◆ **Extract provided**:
● ● ●

Talk about the future of the private small-group health insurance market is heating up at the District of Columbia Council.
The council’s health committee recently held a 7-hour hearing on the district’s Patient Protection and Affordable Care Act (PPACA) exchange program manager, the District of Columbia Health Benefit Exchange Authority.
The witness list included Dr. Mohammed Akhter, the exchange authority board chairman, and member representatives from trade groups and advocacy groups, including the District of Columbia Insurance Federation, the District of Columbia Chamber of Commerce, Consumers Union and AARP.
Yvette Alexander, the health committee chairperson, said she would like to get exchange legislation considered by the council on an emergency basis later this month.
The exchange board wants to be able to require insurers to sell all non-grandfathered small-group coverage sold in the district through the district’s Small Business Health Options Program (SHOP) program exchange within a year after the exchange program starts up. Exchange managers have said that, even if the transactions take place through the exchange, agents and brokers could still help small groups buy the coverage and collect commissions from the insurers that issue the coverage.

● ● ●

◆ **Problem set**:
- 1) Summarize the article on the District of Columbia exchange hearing in two sentences.
- 2) According to the article on the District of Columbia exchange hearing, how long was the health committee's hearing?

● ● ●

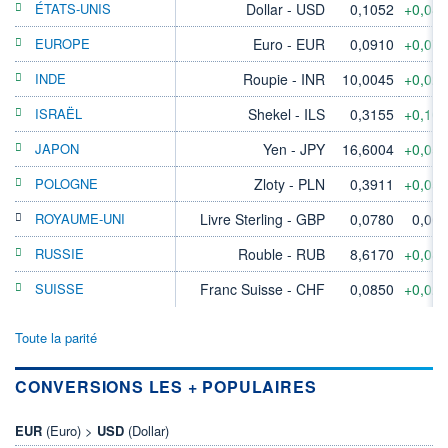
ÉTATS-UNIS
Dollar - USD
0,1052
+0,04
EUROPE
Euro - EUR
0,0910
+0,07
INDE
Roupie - INR
10,0045
+0,02
ISRAËL
Shekel - ILS
0,3155
+0,10
JAPON
Yen - JPY
16,6004
+0,05
POLOGNE
Zloty - PLN
0,3911
+0,05
ROYAUME-UNI
Livre Sterling - GBP
0,0780
0,00
RUSSIE
Rouble - RUB
8,6170
+0,08
SUISSE
Franc Suisse - CHF
0,0850
+0,02
Toute la parité
CONVERSIONS LES + POPULAIRES
EUR
(Euro) >
USD
(Dollar)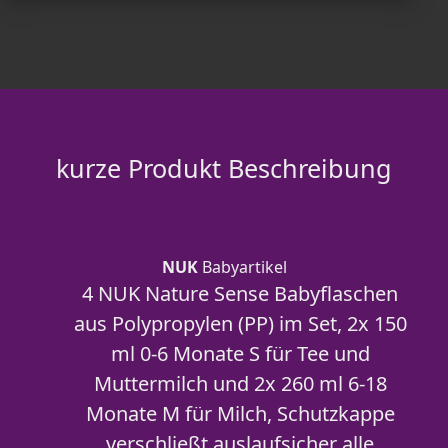
kurze Produkt Beschreibung
NUK
Babyartikel
4 NUK Nature Sense Babyflaschen
aus Polypropylen (PP) im Set, 2x 150
ml 0-6 Monate S für Tee und
Muttermilch und 2x 260 ml 6-18
Monate M für Milch, Schutzkappe
verschließt auslaufsicher alle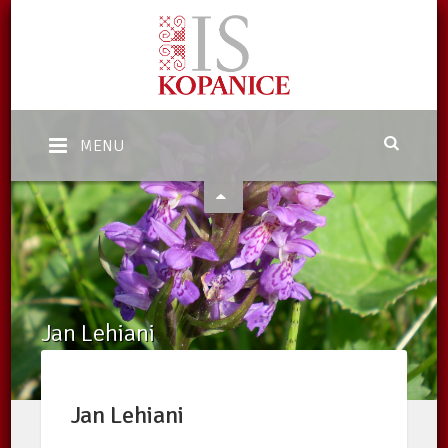
MENU
Jan Lehiani
Domů
/
Katalog subjektů
/
Zpracovatelé v ekologickém zemědělství
/
Subjekty
/
Jan Lehiani
Jan Lehiani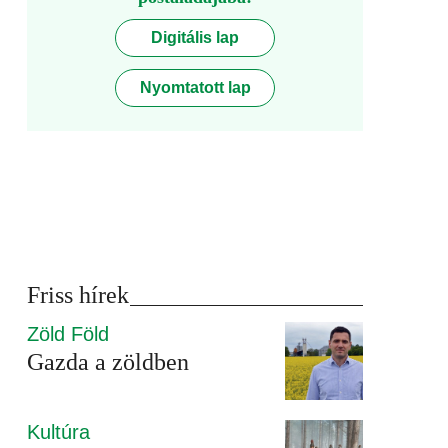
Digitális lap
Nyomtatott lap
Friss hírek
Zöld Föld
Gazda a zöldben
Kultúra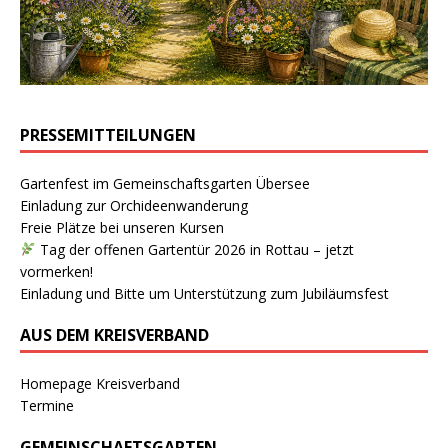
PRESSEMITTEILUNGEN
Gartenfest im Gemeinschaftsgarten Übersee
Einladung zur Orchideenwanderung
Freie Plätze bei unseren Kursen
Tag der offenen Gartentür 2026 in Rottau – jetzt
vormerken!
Einladung und Bitte um Unterstützung zum Jubiläumsfest
AUS DEM KREISVERBAND
Homepage Kreisverband
Termine
GEMEINSCHAFTSGARTEN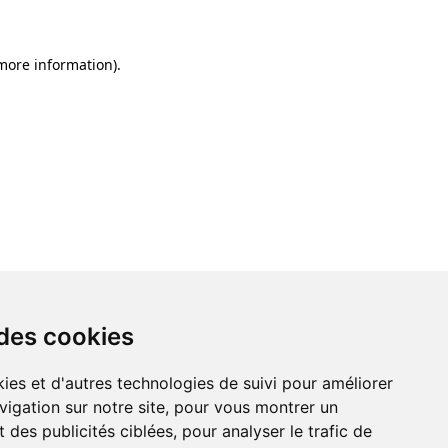
 more information)
.
 des cookies
ies et d'autres technologies de suivi pour améliorer
vigation sur notre site, pour vous montrer un
 des publicités ciblées, pour analyser le trafic de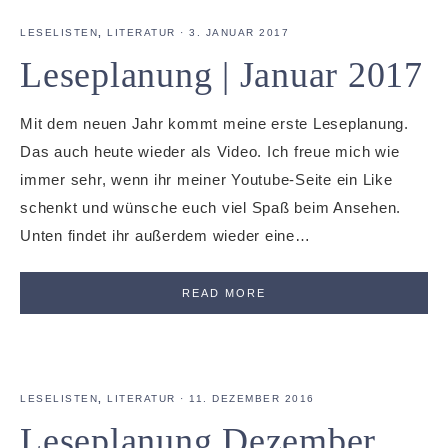
LESELISTEN
,
LITERATUR
·
3. JANUAR 2017
Leseplanung | Januar 2017
Mit dem neuen Jahr kommt meine erste Leseplanung.
Das auch heute wieder als Video. Ich freue mich wie
immer sehr, wenn ihr meiner Youtube-Seite ein Like
schenkt und wünsche euch viel Spaß beim Ansehen.
Unten findet ihr außerdem wieder eine…
READ MORE
LESELISTEN
,
LITERATUR
·
11. DEZEMBER 2016
Leseplanung Dezember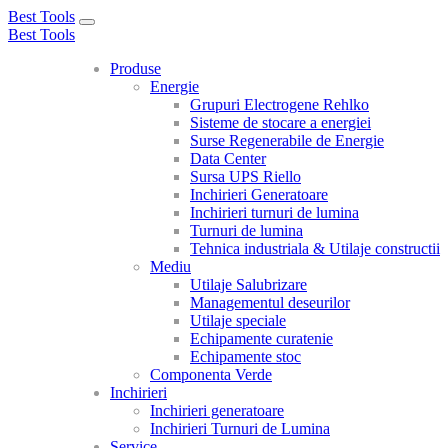
Best Tools
Toggle
Best Tools
navigation
Produse
Energie
Grupuri Electrogene Rehlko
Sisteme de stocare a energiei
Surse Regenerabile de Energie
Data Center
Sursa UPS Riello
Inchirieri Generatoare
Inchirieri turnuri de lumina
Turnuri de lumina
Tehnica industriala & Utilaje constructii
Mediu
Utilaje Salubrizare
Managementul deseurilor
Utilaje speciale
Echipamente curatenie
Echipamente stoc
Componenta Verde
Inchirieri
Inchirieri generatoare
Inchirieri Turnuri de Lumina
Service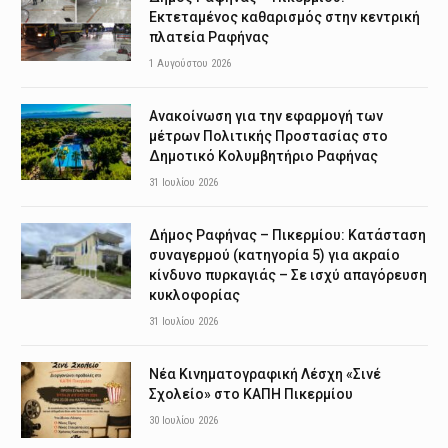
Εκτεταμένος καθαρισμός στην κεντρική
πλατεία Ραφήνας
1 Αυγούστου 2026
Ανακοίνωση για την εφαρμογή των
μέτρων Πολιτικής Προστασίας στο
Δημοτικό Κολυμβητήριο Ραφήνας
31 Ιουλίου 2026
Δήμος Ραφήνας – Πικερμίου: Κατάσταση
συναγερμού (κατηγορία 5) για ακραίο
κίνδυνο πυρκαγιάς – Σε ισχύ απαγόρευση
κυκλοφορίας
31 Ιουλίου 2026
Νέα Κινηματογραφική Λέσχη «Σινέ
Σχολείο» στο ΚΑΠΗ Πικερμίου
30 Ιουλίου 2026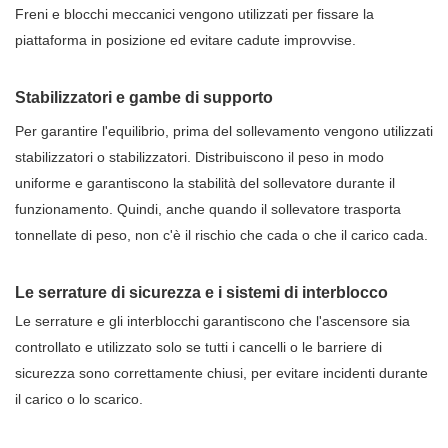
Freni e blocchi meccanici vengono utilizzati per fissare la
piattaforma in posizione ed evitare cadute improvvise.
Stabilizzatori e gambe di supporto
Per garantire l'equilibrio, prima del sollevamento vengono utilizzati
stabilizzatori o stabilizzatori. Distribuiscono il peso in modo
uniforme e garantiscono la stabilità del sollevatore durante il
funzionamento. Quindi, anche quando il sollevatore trasporta
tonnellate di peso, non c'è il rischio che cada o che il carico cada.
Le serrature di sicurezza e i sistemi di interblocco
Le serrature e gli interblocchi garantiscono che l'ascensore sia
controllato e utilizzato solo se tutti i cancelli o le barriere di
sicurezza sono correttamente chiusi, per evitare incidenti durante
il carico o lo scarico.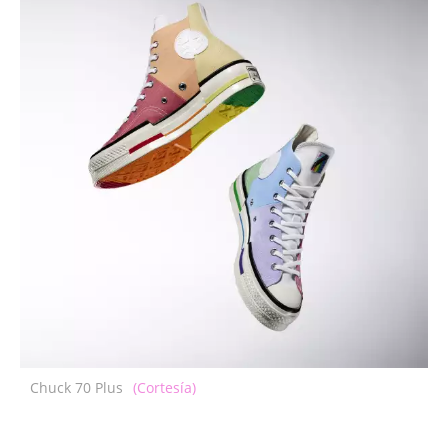
Chuck 70 Plus
(Cortesía)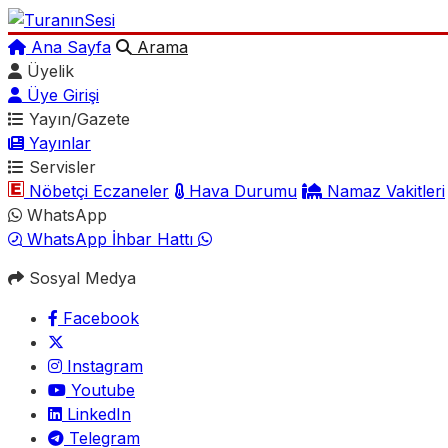
Ana Sayfa
Arama
Üyelik
Üye Girişi
Yayın/Gazete
Yayınlar
Servisler
Nöbetçi Eczaneler
Hava Durumu
Namaz Vakitleri
WhatsApp
WhatsApp İhbar Hattı
Sosyal Medya
Facebook
Instagram
Youtube
LinkedIn
Telegram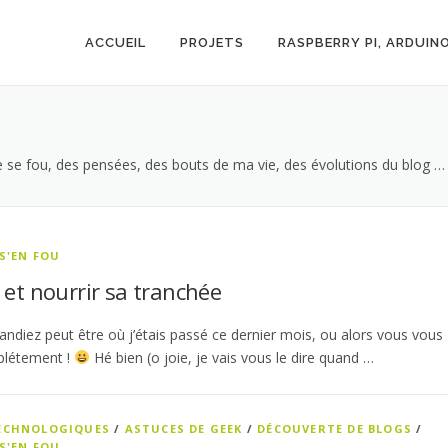
ACCUEIL
PROJETS
RASPBERRY PI, ARDUIN
e se fou, des pensées, des bouts de ma vie, des évolutions du blog …
S'EN FOU
 et nourrir sa tranchée
diez peut être où j’étais passé ce dernier mois, ou alors vous vous
plétement !
Hé bien (o joie, je vais vous le dire quand …
TECHNOLOGIQUES
/
ASTUCES DE GEEK
/
DÉCOUVERTE DE BLOGS
/
S'EN FOU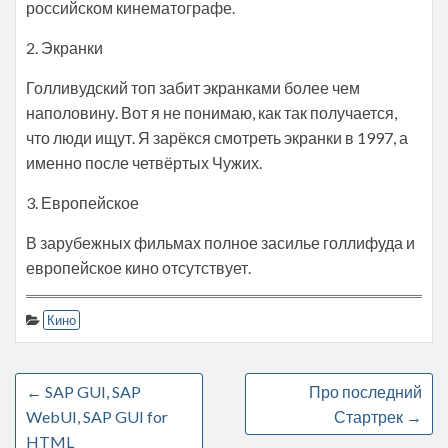
российском кинематографе.
2. Экранки
Голливудский топ забит экранками более чем
наполовину. Вот я не понимаю, как так получается,
что люди ищут. Я зарёкся смотреть экранки в 1997, а
именно после четвёртых Чужих.
3. Европейское
В зарубежных фильмах полное засилье голлифуда и
европейское кино отсутствует.
Кино
←
SAP GUI, SAP
Про последний
WebUI, SAP GUI for
Стартрек
→
HTML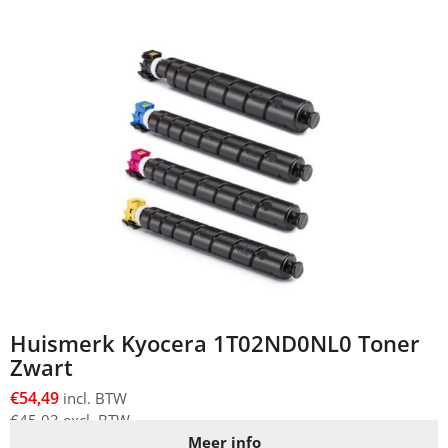
Huismerk Kyocera 1T02ND0NL0 Toner
Zwart
€
54,49
incl. BTW
€
45,03
excl. BTW
Meer info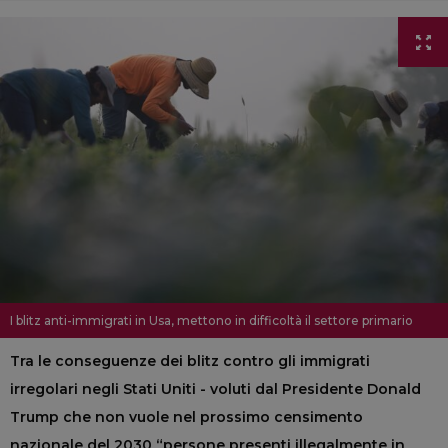
I blitz anti-immigrati in Usa, mettono in difficoltà il settore primario
Tra le conseguenze dei blitz contro gli immigrati
irregolari negli Stati Uniti - voluti dal Presidente Donald
Trump che non vuole nel prossimo censimento
nazionale del 2030 “persone presenti illegalmente in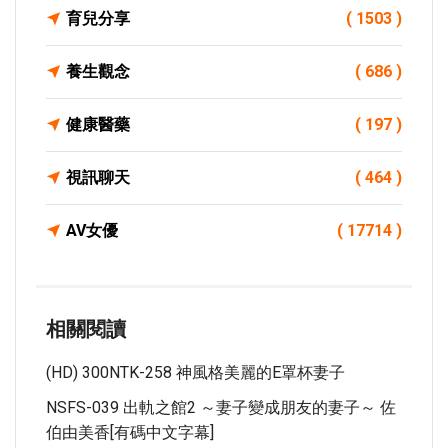
育兒分享
( 1503 )
養生觀念
( 686 )
健康醫藥
( 197 )
視訊聊天
( 464 )
AV女優
( 17714 )
相關閱讀
(HD) 300NTK-258 神風格美麗的E罩杯妻子
NSFS-039 出軌之館2 ～妻子變成朋友的妻子～ 佐
伯由美香[有碼中文字幕]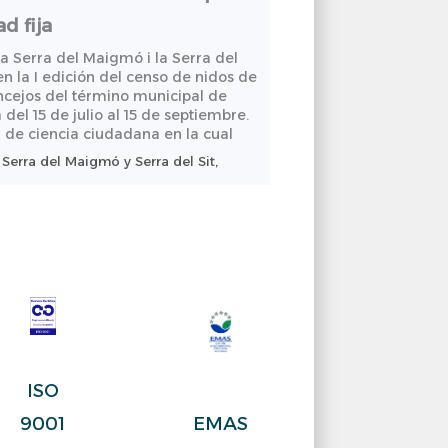
d fija
la Serra del Maigmó i la Serra del
incones del río Turia.
 en la I edición del censo de nidos de
ncejos del término municipal de
o sensorial - Ruta /
del 15 de julio al 15 de septiembre.
va de ciencia ciudadana en la cual
Serra del Maigmó y Serra del Sit,
s del río Turia. Itinerario vespertino
ncia, 46167, España
 LA MARJAL DELS MOROS -
o de reintroducción del
biental de la Comunitat Valenciana
 Conferencia
ISO
a, 46520, España
al de Pego-Oliva os invita a la
EMAS
9001
ón del águila pescadora". Para darle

● ● ●

◆ **Answers below**:
- 1) The District of Columbia Council's health committee held a 7-hour hearing on the District of Columbia Health Benefit Exchange Authority, and committee chairperson Yvette Alexander said she would like exchange legislation considered on an emergency basis later this month. The exchange board wants to require insurers to sell all non-grandfathered small-group coverage through the district's SHOP exchange within a year after the exchange program starts, though agents and brokers could still help small groups buy coverage and collect commissions from insurers.

- 2) It lasted 7 hours.